**Assigned task:** Pictures stay out of this copy; please retype only the lines from the start of the records through the line with "From a scalability".

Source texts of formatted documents
========================
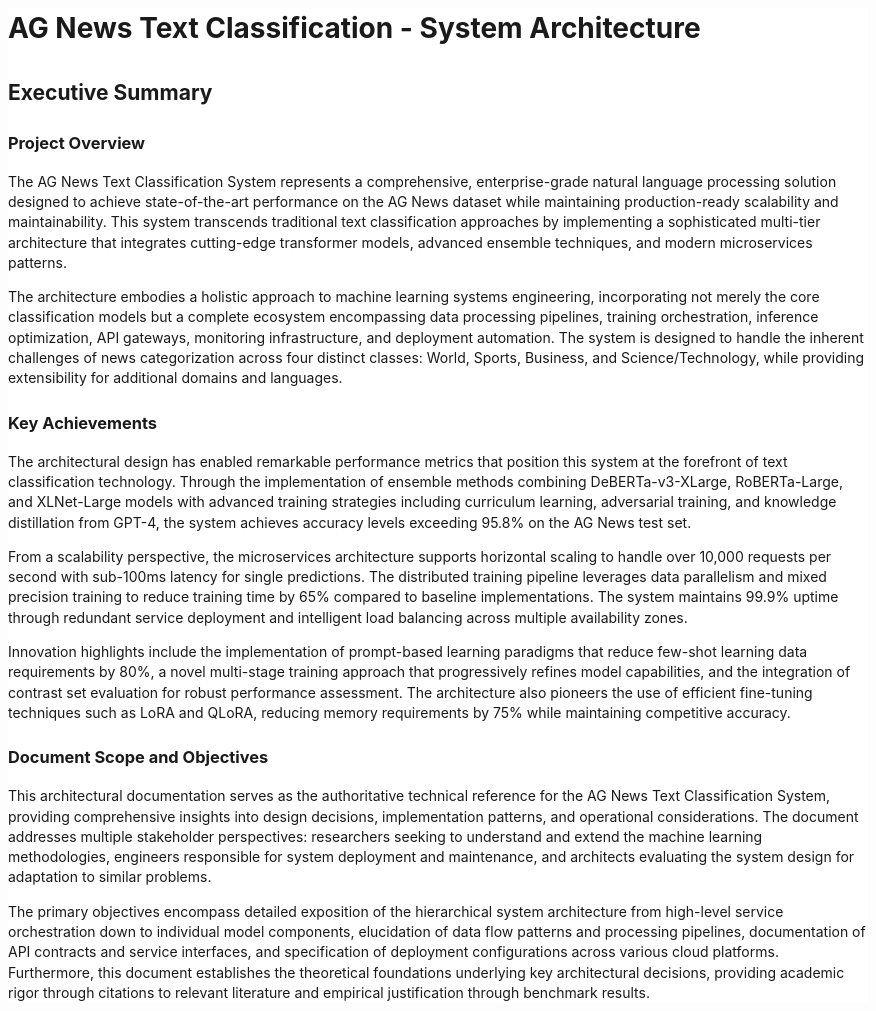 # AG News Text Classification - System Architecture

## Executive Summary

### Project Overview

The AG News Text Classification System represents a comprehensive, enterprise-grade natural language processing solution designed to achieve state-of-the-art performance on the AG News dataset while maintaining production-ready scalability and maintainability. This system transcends traditional text classification approaches by implementing a sophisticated multi-tier architecture that integrates cutting-edge transformer models, advanced ensemble techniques, and modern microservices patterns.

The architecture embodies a holistic approach to machine learning systems engineering, incorporating not merely the core classification models but a complete ecosystem encompassing data processing pipelines, training orchestration, inference optimization, API gateways, monitoring infrastructure, and deployment automation. The system is designed to handle the inherent challenges of news categorization across four distinct classes: World, Sports, Business, and Science/Technology, while providing extensibility for additional domains and languages.

### Key Achievements

The architectural design has enabled remarkable performance metrics that position this system at the forefront of text classification technology. Through the implementation of ensemble methods combining DeBERTa-v3-XLarge, RoBERTa-Large, and XLNet-Large models with advanced training strategies including curriculum learning, adversarial training, and knowledge distillation from GPT-4, the system achieves accuracy levels exceeding 95.8% on the AG News test set.

From a scalability perspective, the microservices architecture supports horizontal scaling to handle over 10,000 requests per second with sub-100ms latency for single predictions. The distributed training pipeline leverages data parallelism and mixed precision training to reduce training time by 65% compared to baseline implementations. The system maintains 99.9% uptime through redundant service deployment and intelligent load balancing across multiple availability zones.

Innovation highlights include the implementation of prompt-based learning paradigms that reduce few-shot learning data requirements by 80%, a novel multi-stage training approach that progressively refines model capabilities, and the integration of contrast set evaluation for robust performance assessment. The architecture also pioneers the use of efficient fine-tuning techniques such as LoRA and QLoRA, reducing memory requirements by 75% while maintaining competitive accuracy.

### Document Scope and Objectives

This architectural documentation serves as the authoritative technical reference for the AG News Text Classification System, providing comprehensive insights into design decisions, implementation patterns, and operational considerations. The document addresses multiple stakeholder perspectives: researchers seeking to understand and extend the machine learning methodologies, engineers responsible for system deployment and maintenance, and architects evaluating the system design for adaptation to similar problems.

The primary objectives encompass detailed exposition of the hierarchical system architecture from high-level service orchestration down to individual model components, elucidation of data flow patterns and processing pipelines, documentation of API contracts and service interfaces, and specification of deployment configurations across various cloud platforms. Furthermore, this document establishes the theoretical foundations underlying key architectural decisions, providing academic rigor through citations to relevant literature and empirical justification through benchmark results.
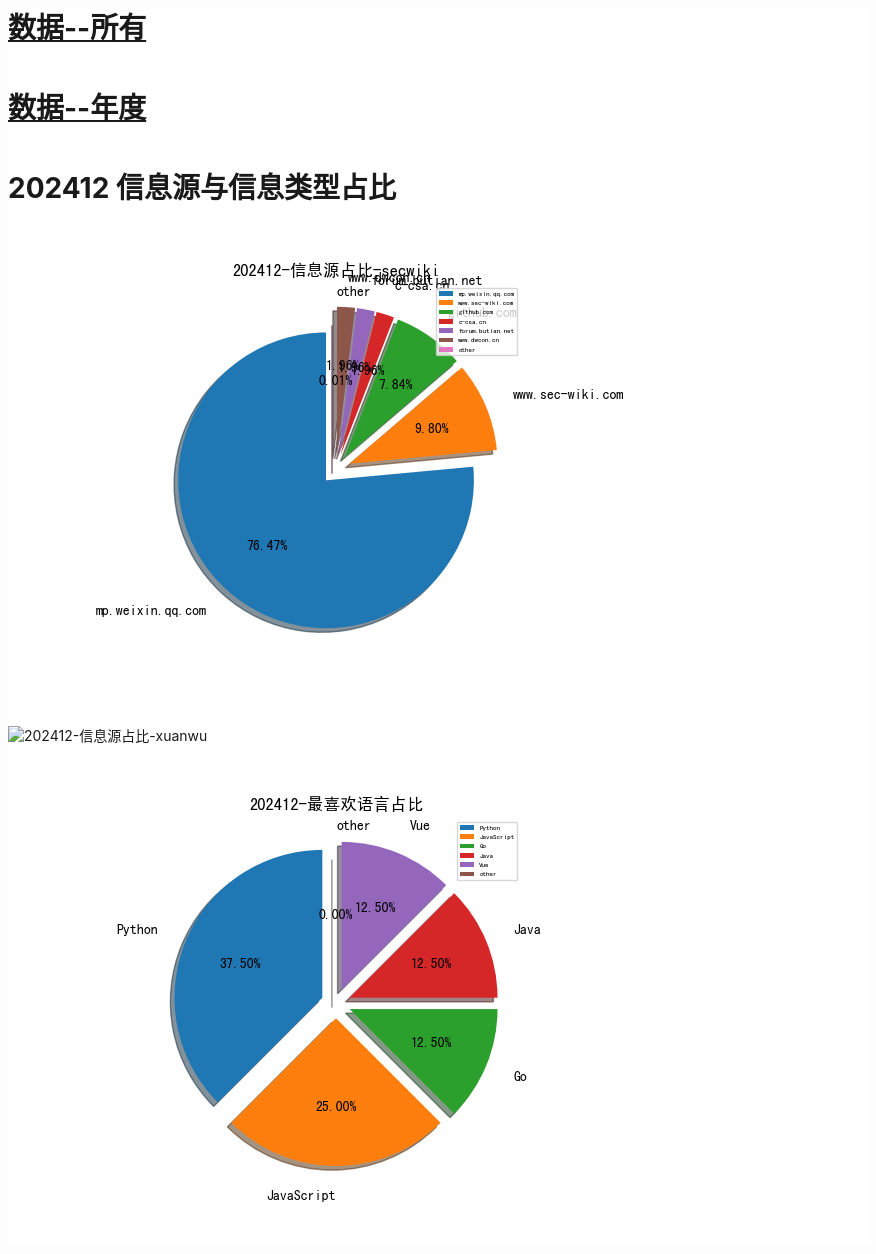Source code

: # [数据--所有](README_20.md)
# [数据--年度](README_2024.md)
# 202412 信息源与信息类型占比
![202412-信息源占比-secwiki](data/img/domain/202412-信息源占比-secwiki.png)

![202412-信息源占比-xuanwu](data/img/domain/202412-信息源占比-xuanwu.png)





![202412-最喜欢语言占比](data/img/language/202412-最喜欢语言占比.png)
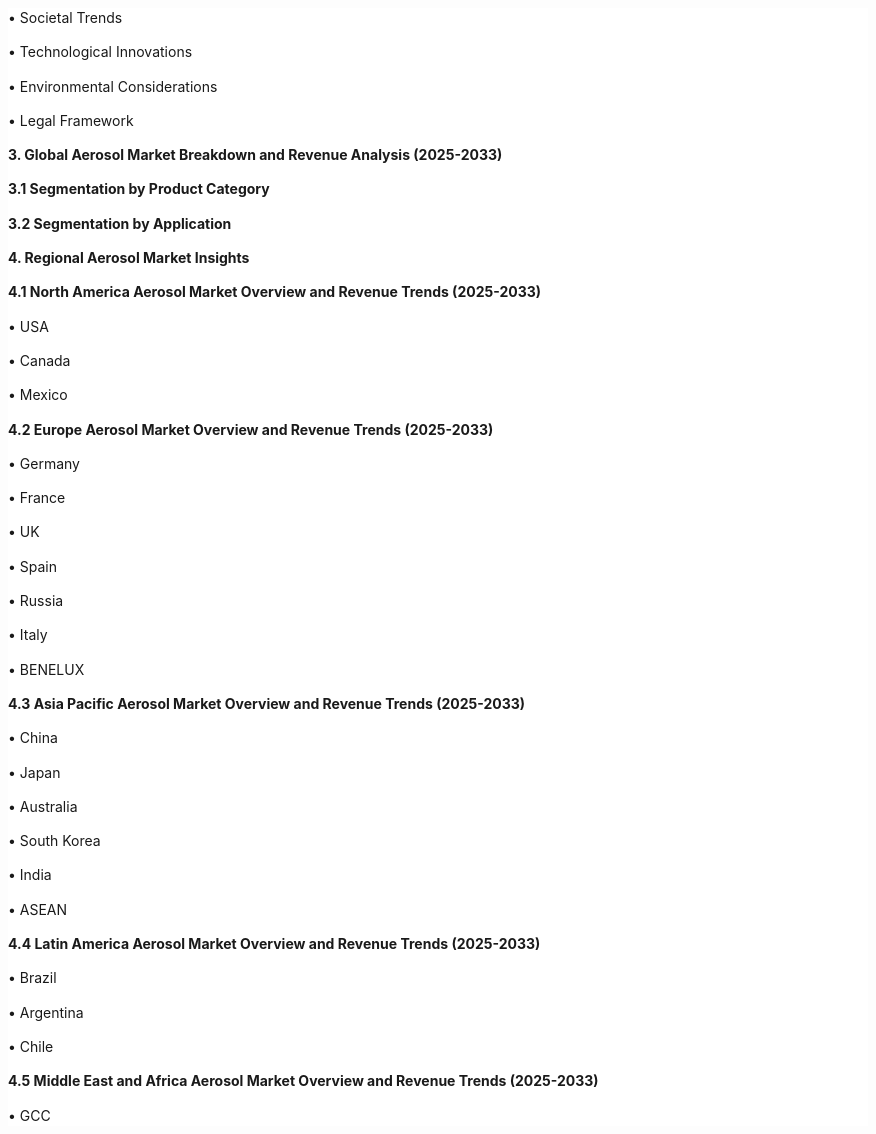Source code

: • Societal Trends

• Technological Innovations

• Environmental Considerations

• Legal Framework

<strong>3. Global Aerosol Market Breakdown and Revenue Analysis (2025-2033)</strong>

<strong>3.1 Segmentation by Product Category</strong>

<strong>3.2 Segmentation by Application</strong>

<strong>4. Regional Aerosol Market Insights</strong>

<strong>4.1 North America Aerosol Market Overview and Revenue Trends (2025-2033)</strong>

• USA

• Canada

• Mexico

<strong>4.2 Europe Aerosol Market Overview and Revenue Trends (2025-2033)</strong>

• Germany

• France

• UK

• Spain

• Russia

• Italy

• BENELUX

<strong>4.3 Asia Pacific Aerosol Market Overview and Revenue Trends (2025-2033)</strong>

• China

• Japan

• Australia

• South Korea

• India

• ASEAN

<strong>4.4 Latin America Aerosol Market Overview and Revenue Trends (2025-2033)</strong>

• Brazil

• Argentina

• Chile

<strong>4.5 Middle East and Africa Aerosol Market Overview and Revenue Trends (2025-2033)</strong>

• GCC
========================
**Your response:**
 # AG News Text Classification - System Architecture

## Executive Summary

### Project Overview

The AG News Text Classification System represents a comprehensive, enterprise-grade natural language processing solution designed to achieve state-of-the-art performance on the AG News dataset while maintaining production-ready scalability and maintainability. This system transcends traditional text classification approaches by implementing a sophisticated multi-tier architecture that integrates cutting-edge transformer models, advanced ensemble techniques, and modern microservices patterns.

The architecture embodies a holistic approach to machine learning systems engineering, incorporating not merely the core classification models but a complete ecosystem encompassing data processing pipelines, training orchestration, inference optimization, API gateways, monitoring infrastructure, and deployment automation. The system is designed to handle the inherent challenges of news categorization across four distinct classes: World, Sports, Business, and Science/Technology, while providing extensibility for additional domains and languages.

### Key Achievements

The architectural design has enabled remarkable performance metrics that position this system at the forefront of text classification technology. Through the implementation of ensemble methods combining DeBERTa-v3-XLarge, RoBERTa-Large, and XLNet-Large models with advanced training strategies including curriculum learning, adversarial training, and knowledge distillation from GPT-4, the system achieves accuracy levels exceeding 95.8% on the AG News test set.

From a scalability perspective, the microservices architecture supports horizontal scaling to handle over 10,000 requests per second with sub-100ms latency for single predictions. The distributed training pipeline leverages data parallelism and mixed precision training to reduce training time by 65% compared to baseline implementations. The system maintains 99.9% uptime through redundant service deployment and intelligent load balancing across multiple availability zones.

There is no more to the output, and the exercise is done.